Our ability to identify 'relevant' documents demands that we appreciate the CONTEXT within which they were originally written. The intended meaning of any document depends on the author's anticipated audience, and words specially selected to communicate to it. The cacophony we now see generated by modern Web search engines, as documents written for vastly different purposes and audiences are pulled into a single hit list, makes us acutely aware of the context that has been stripped away.
Our group has begun to focus on CITATIONS as an especially rich and ubiquitous source of data by which one document is anchored into a fabric composed of many others. The critical role of citation in the scientific and legal literatures has lead to especially deep analysis of 'bibliometric' patterns found there; we build on these results. Much of this work has focused on features of individual documents, such as counting the number of references to a cited work and using this as an indication of "impact."

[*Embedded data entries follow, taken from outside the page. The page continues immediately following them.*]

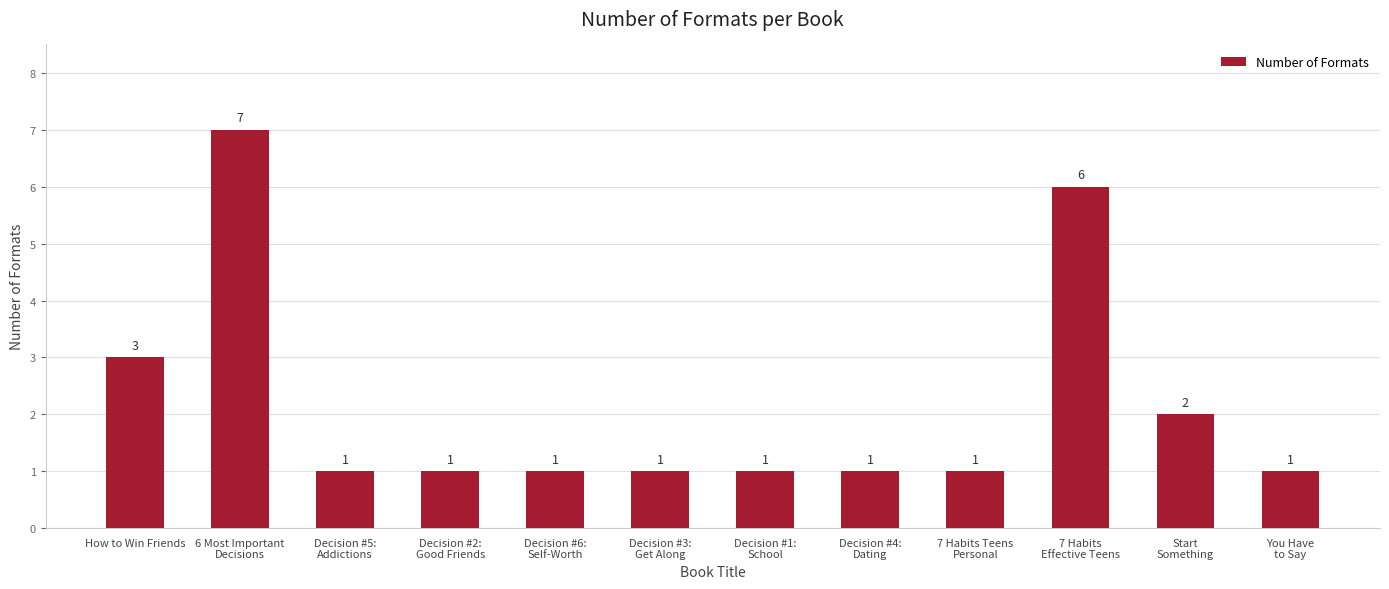

What is the ratio of the value at Decision #3:
Get Along to the value at 7 Habits
Effective Teens?

0.2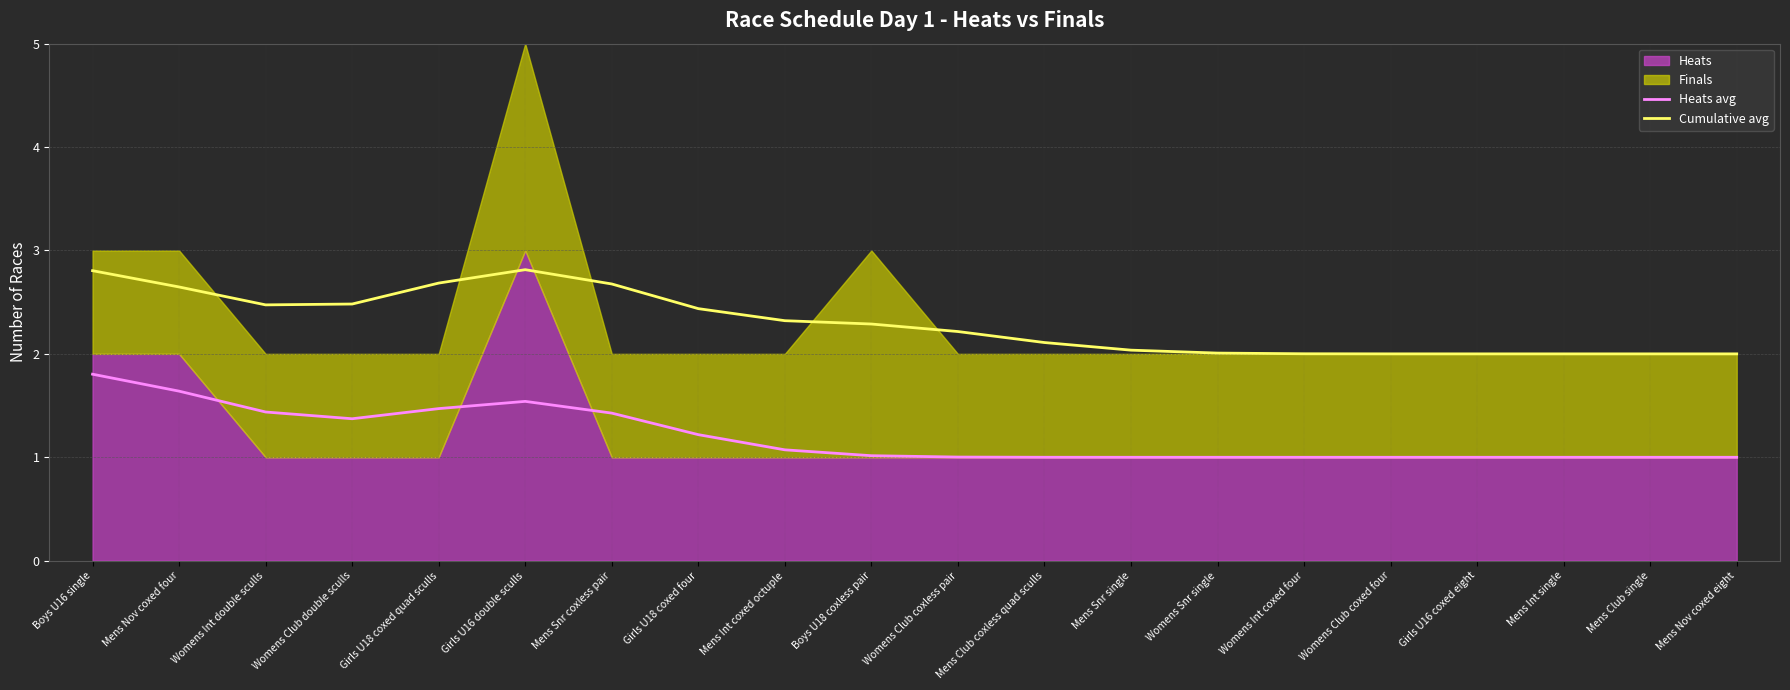

At how many categories does at least one series exceed 1?

20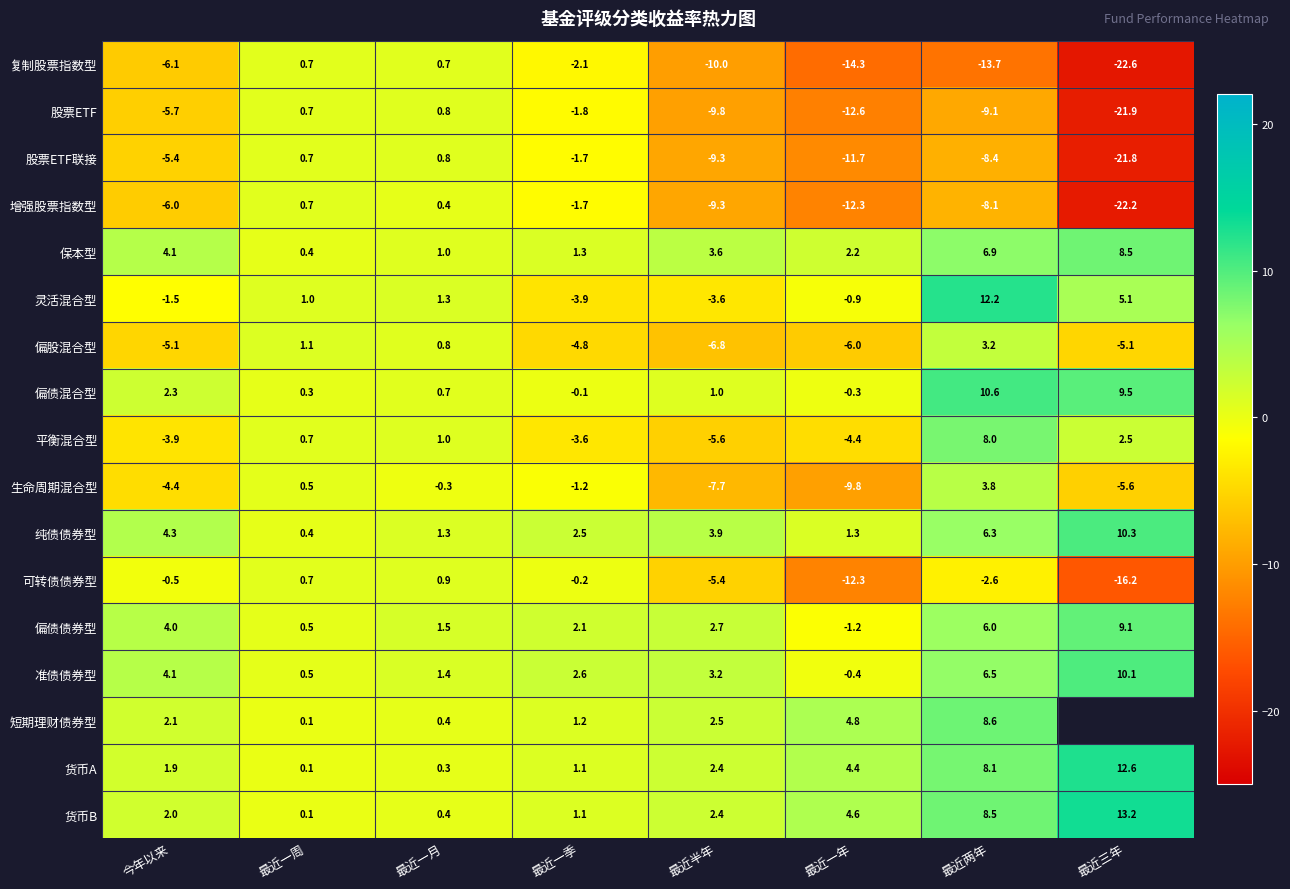

What is the minimum value shown in the chart?

-22.6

We are especially interested in going beyond such "first order" features of individual documents to LEARN RELATIONS among documents. We hypothesize that there exist sufficient textual clues surrounding the citation source and in the cited document to allow several useful semantic features of the citation can be inferred. In the legal context, the obvious target for citation type categories are Shepard's. We propose to begin with the more unambiguous "history" labels, as syntactic facts arising from the dates, jurisdictions and standing of the two opinions, can be applied. More interesting, however, are the "treatment" labels. Previous work (with Dan Rose) considered a reduced dimensional space within which a large number of the labels might be compressed. If true, this will reduce the technical problems of inducing them considerably.